A dedicated audience member might learn what they need to know from The Past in order to overcome the challenges in The Future and establish a colony, once this colony is stable the story would end. The existence of The Far Future might be suggested. It's likely that The Far Future would not ship with the initial release, instead it may appear months or even a year later. The Far Future might have a very different tone, style and structure from The Future and The Past.
So what does The Far Future look like? Who knows! One key idea is that the location chosen by the audience for the establishment of the colony is up to them, within certain parameters. Towards the end of The Future the audience can settle at a river mounth, in the hills, beside a lake, along the coast, on an island. We as creators would imagine a few different possible energy and food sources, a few different building materials, and try to accommodate a handful of location types. So when our pilot awakes, perhaps summoned by the colonists due to some existential threat, the audience sees how the colony has thrived, or not, in the intervening thousand years.
Another key concept is that The Far Future would have a heavy focus on playing with friends and strangers online. The audience would be able to visit other settlements, which are in fact colonies established by others.
Some of the luckier more stable settlements would have hung on to and maintained the technology their forefathers brought with them from the dimly remembered cradle world. Some settlements may still be able to manufacture modern technology. Other settlements may have deteriorated. In a reasonably stable colony, the pilot's aircraft and equipment, might be protected in a guarded tomb in the colony's central building, kept safe from the elements, perhaps maintained by a monastic order that has somehow retained the knowledge and expertise required to maintain the aircraft. In a less stable colony, the aircraft may be a little worse for wear.

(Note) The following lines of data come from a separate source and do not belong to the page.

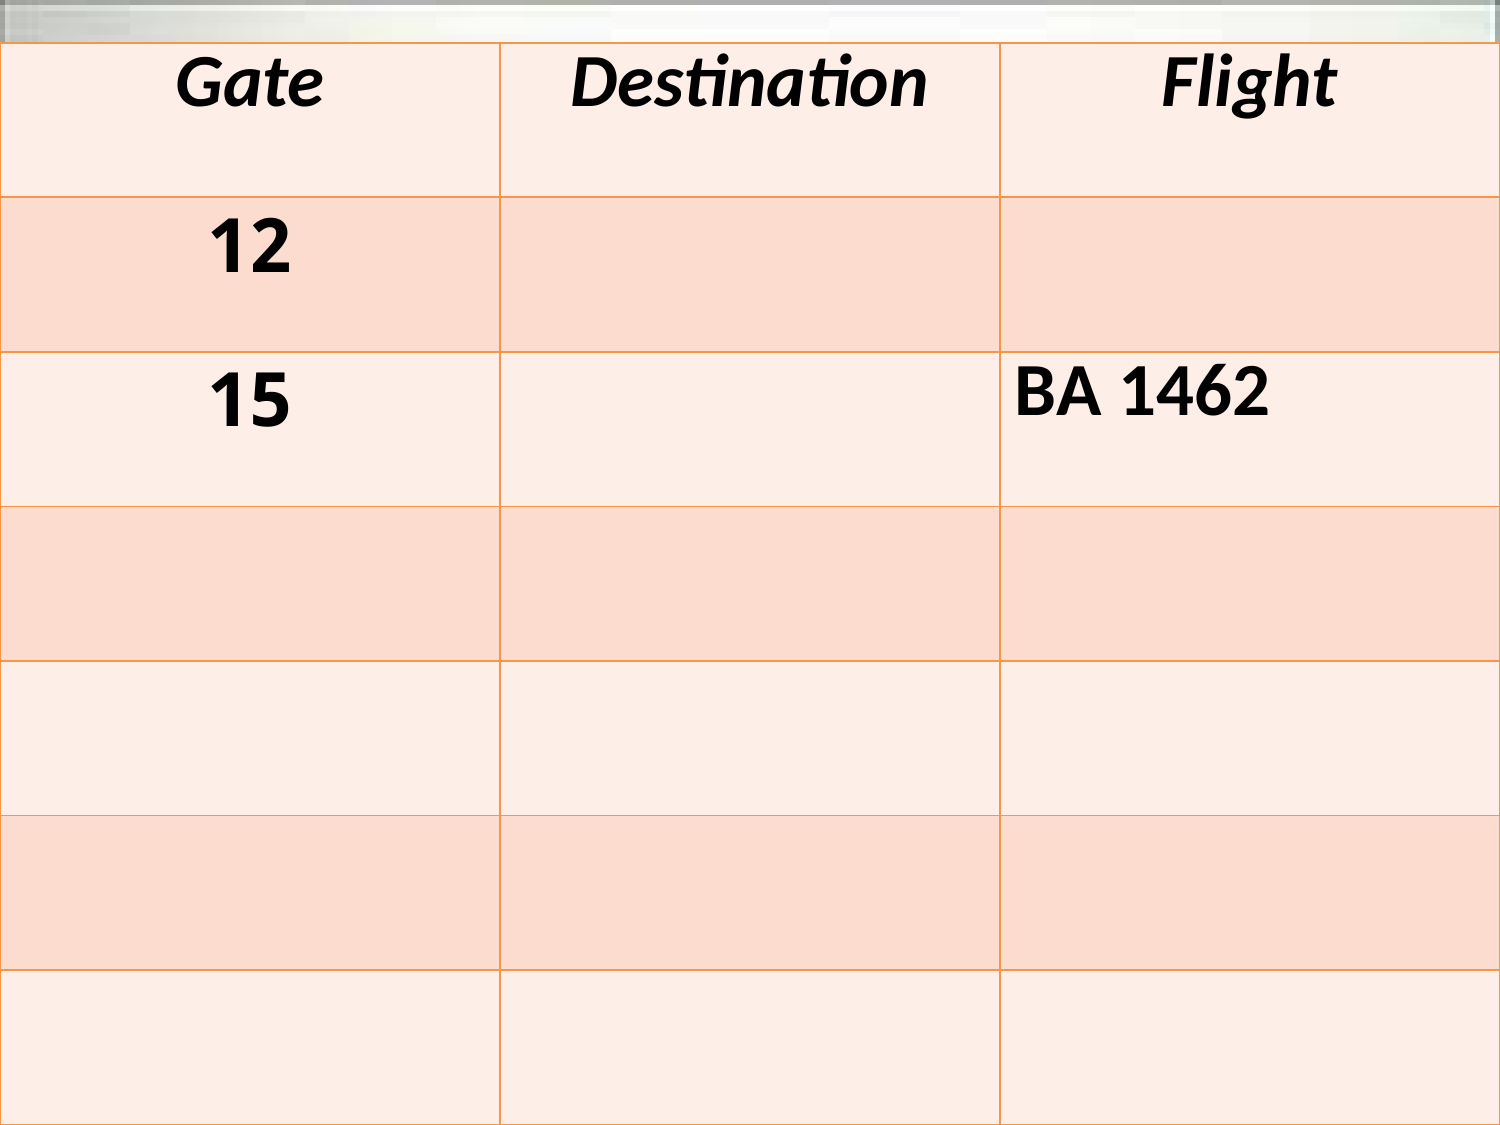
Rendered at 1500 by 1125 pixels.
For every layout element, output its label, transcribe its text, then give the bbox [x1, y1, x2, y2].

table_cell [1001, 816, 1499, 969]
table_header Flight [1001, 44, 1499, 196]
picture [0, 0, 1500, 42]
table_cell [501, 816, 999, 969]
table_cell [1, 971, 499, 1124]
table_cell 12 [1, 198, 499, 351]
table_cell [501, 507, 999, 660]
table_header Gate [1, 44, 499, 196]
table_cell [501, 198, 999, 351]
table_header Destination [501, 44, 999, 196]
table_cell [1001, 198, 1499, 351]
table_cell [1, 507, 499, 660]
table_cell [1001, 662, 1499, 815]
table_cell [1001, 971, 1499, 1124]
table_cell [501, 353, 999, 506]
table_cell [1, 816, 499, 969]
table_cell [1, 662, 499, 815]
table_cell [501, 971, 999, 1124]
table_cell [1001, 507, 1499, 660]
table_cell [501, 662, 999, 815]
table_cell BA 1462 [1001, 353, 1499, 506]
table_cell 15 [1, 353, 499, 506]
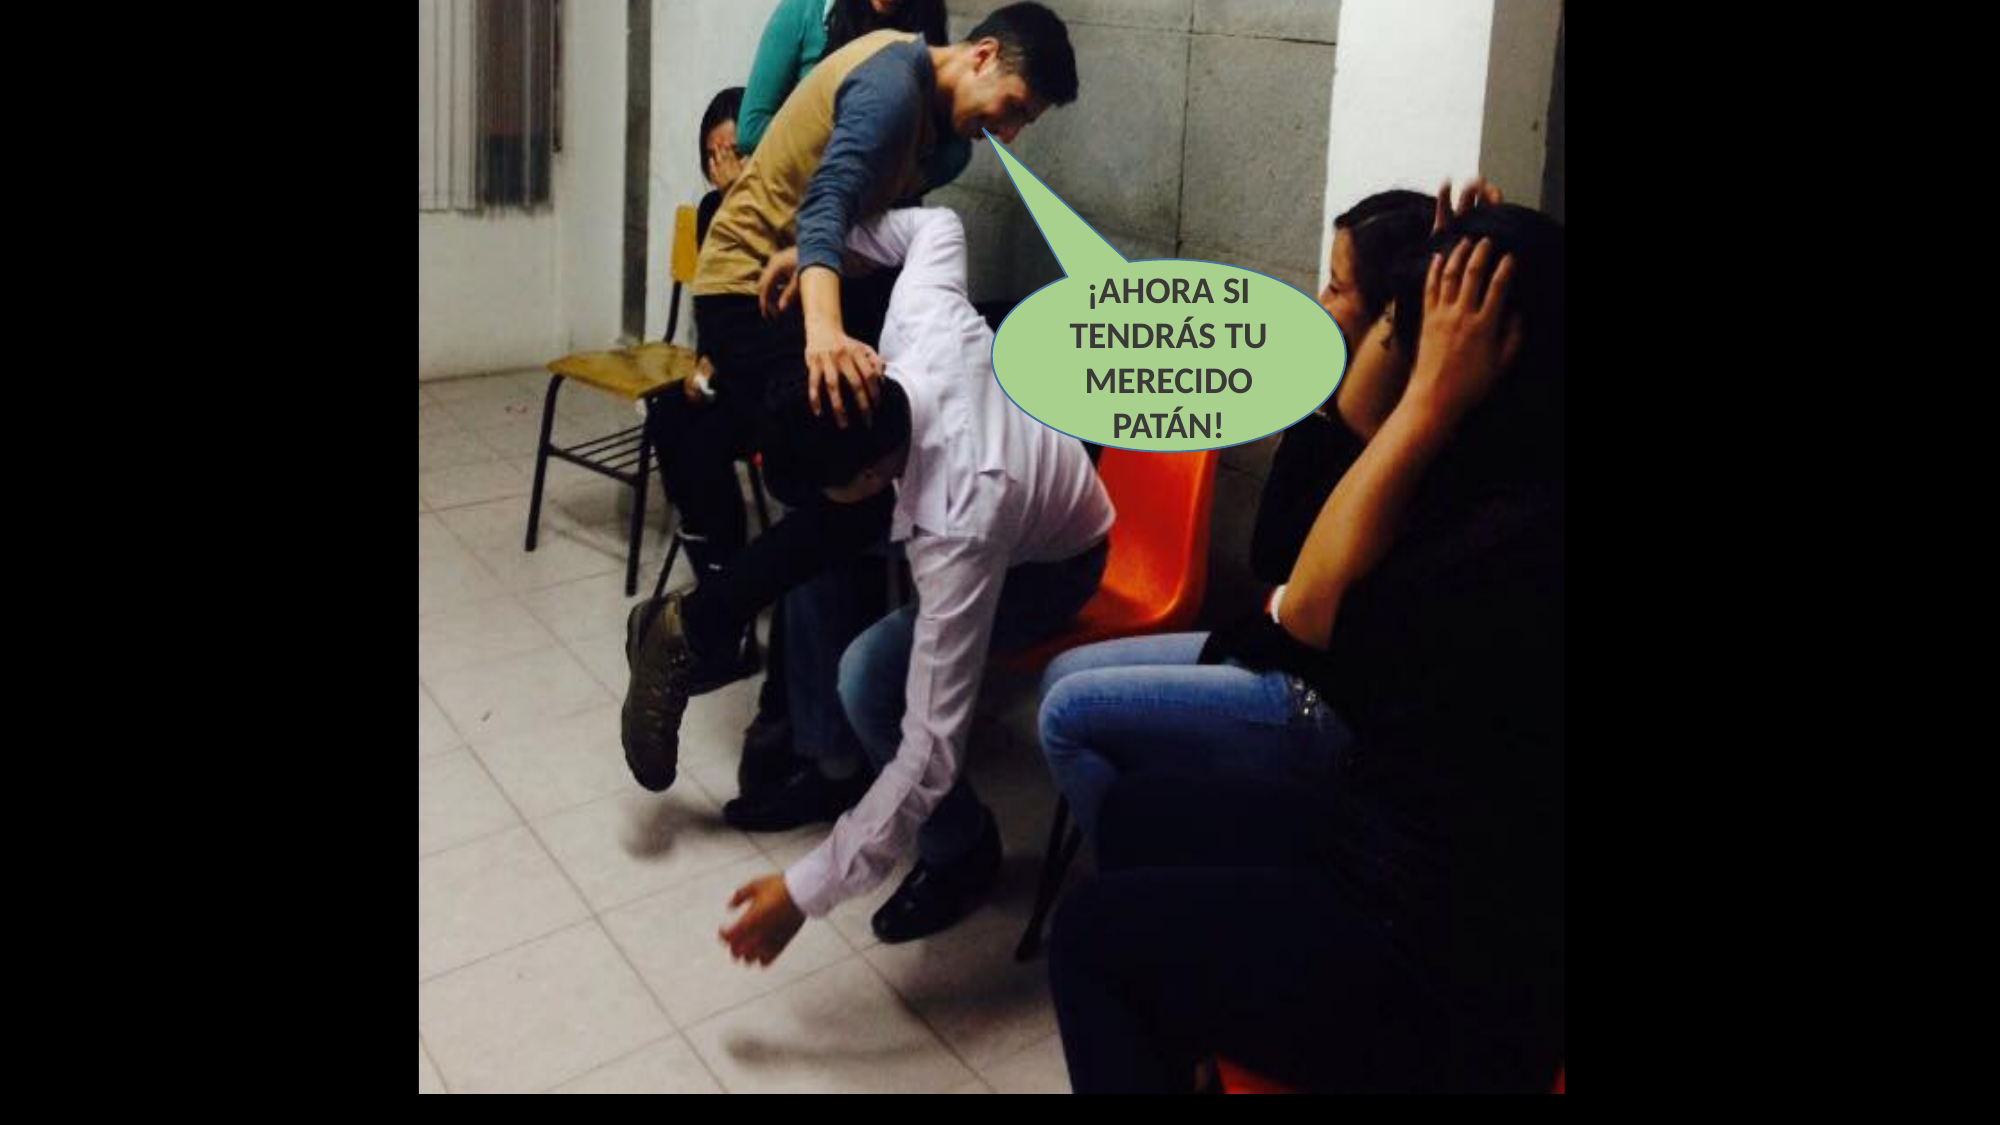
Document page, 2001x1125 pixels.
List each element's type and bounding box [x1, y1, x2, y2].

picture [418, 0, 1565, 1094]
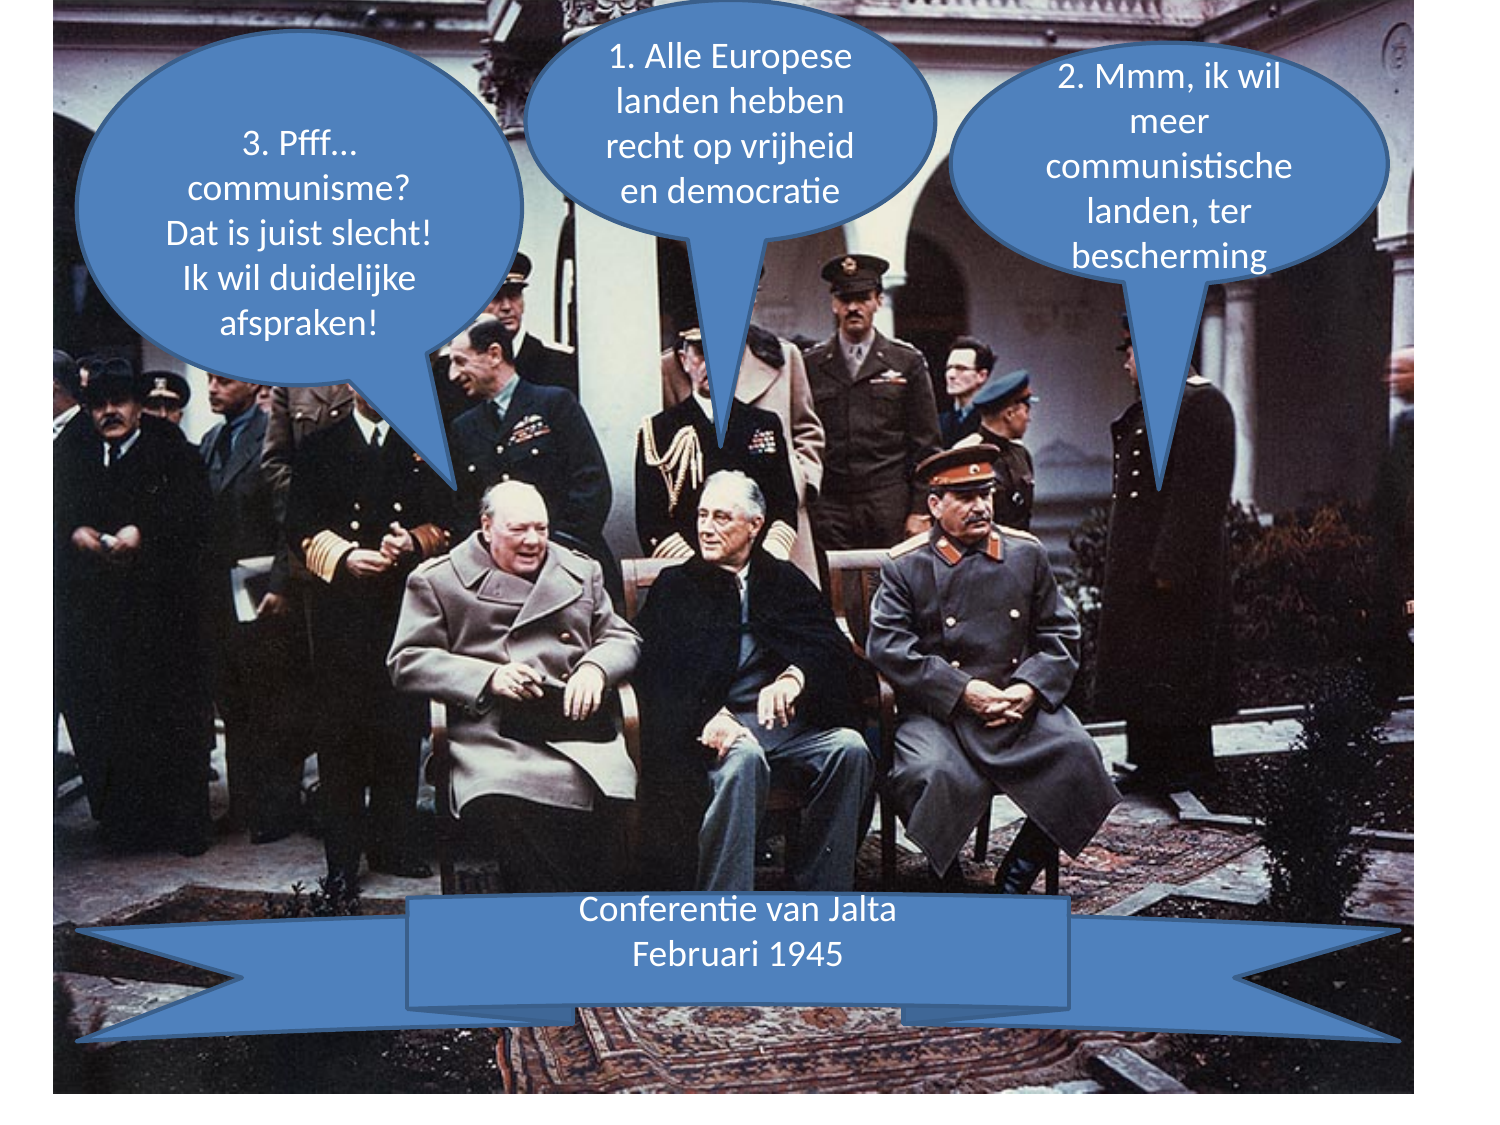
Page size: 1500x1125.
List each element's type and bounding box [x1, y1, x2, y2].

picture [52, 0, 1414, 1095]
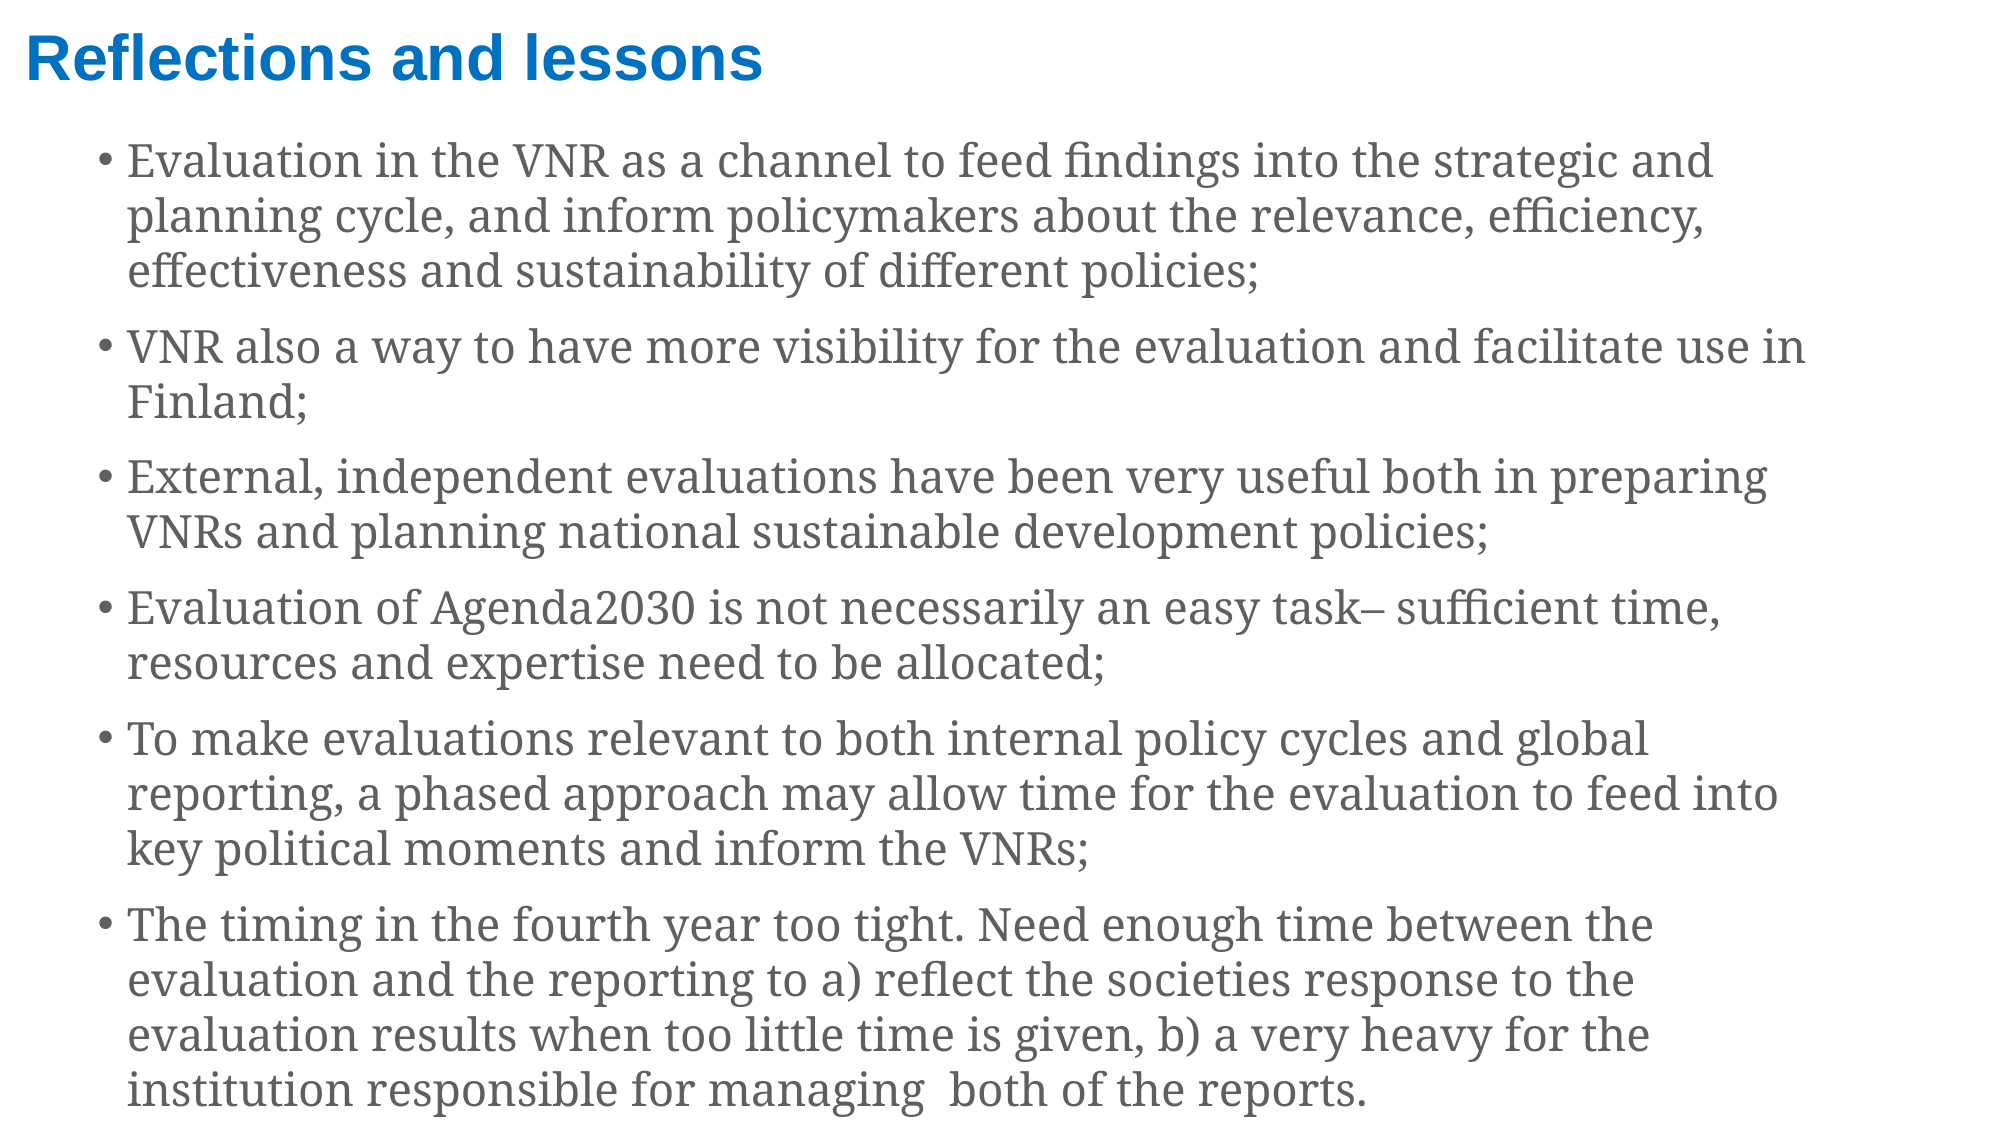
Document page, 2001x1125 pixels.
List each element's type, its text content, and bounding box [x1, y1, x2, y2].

There's a lot of potential with this timespace, but until the rest of the project exists it's tricky commiting to much of anything, and that's okay. In any case, for now The Far Future is a timespace where a whole variety of interesting concepts can secretly be filed away, separately from the initial release.
Deep Time & The Distant Past
Hidden, glimpses discoverable in The Future in dreams and campfire stories, various clues in the statues, buildings and culture of the cradle world seen in The Past.
Our explorers and their colony is an offshoot of a civilization and a culture that has existed for thousands of years on the cradle world. What kind of people are they? What do they believe? Why do they believe that? What was their schooling like? How does it make sense for them to develop this pilot program and launch the mothership?
To understand these things we'll need to look at the world of The Past and the thinkers, scientists and leaders who have shaped that culture, whose books, buildings, statues and beliefs are scattered everywhere.
Digging even deeper, underneath a modern technological society there is the pre-modern society, and the processes that lead to the transition from one to the other, and behind that there are texts, some of which are at the center of religions, where many laws and philosophies originate. These elements are rooted in The Distant Past, a murky time when mythology gave way to civilization.
Before The Distant Past, before civilization, a whole lot of time flowed, this is Deep Time.